**Action item**
Copy out each line of the listing that has the word "buttons" in it.
*** Source material ***
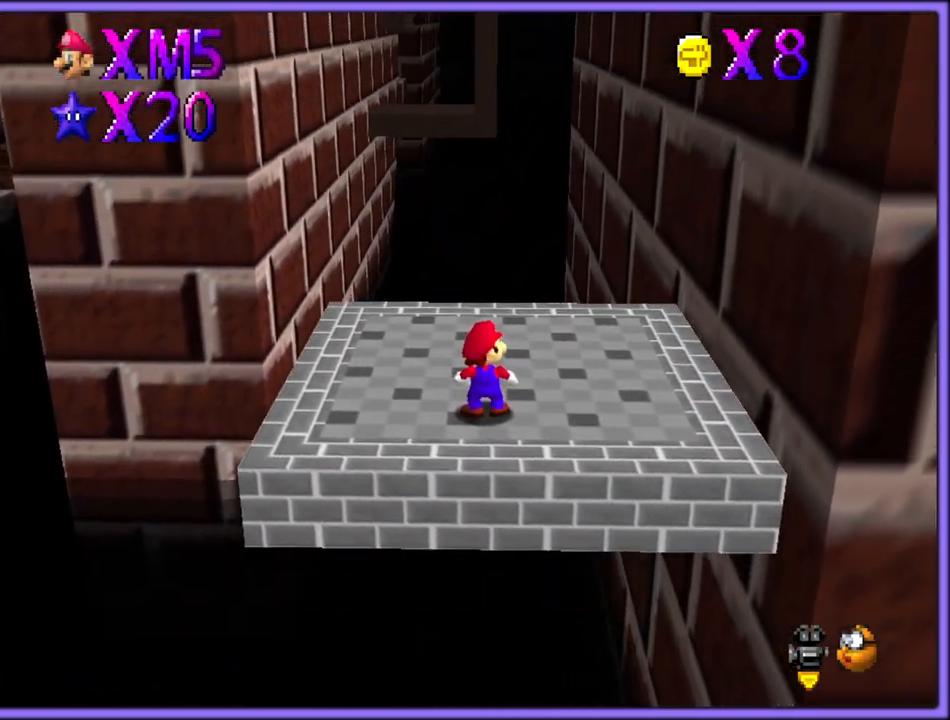
Gameplay with a controller (Nintendo layout); each line is a JSON object with the inputs held at the frame after it (dt_ms = milliseconds from this image to that frame). "button_events" lists button changes between this image and that frame as [ms after this image, input, new state], when the widget could be followed in between (sticks are given only as held states). Not read: L1 L3 R3.
{"dt_ms": 500, "buttons": [], "left_stick": "center", "button_events": []}
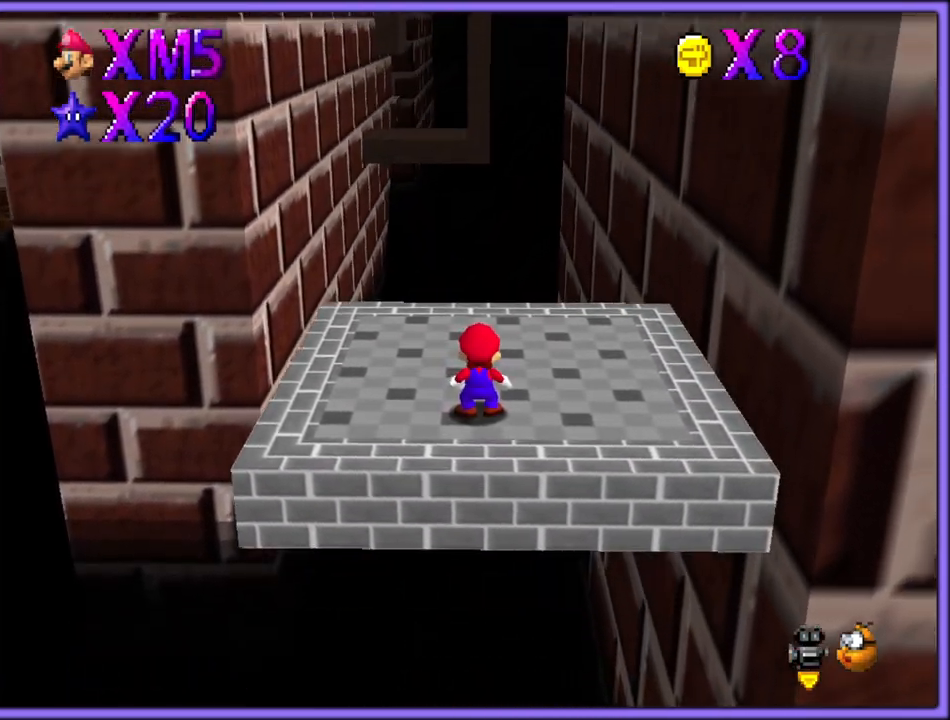
{"dt_ms": 1000, "buttons": [], "left_stick": "center", "button_events": []}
***
**Solution for this problem**
{"dt_ms": 500, "buttons": [], "left_stick": "center", "button_events": []}
{"dt_ms": 1000, "buttons": [], "left_stick": "center", "button_events": []}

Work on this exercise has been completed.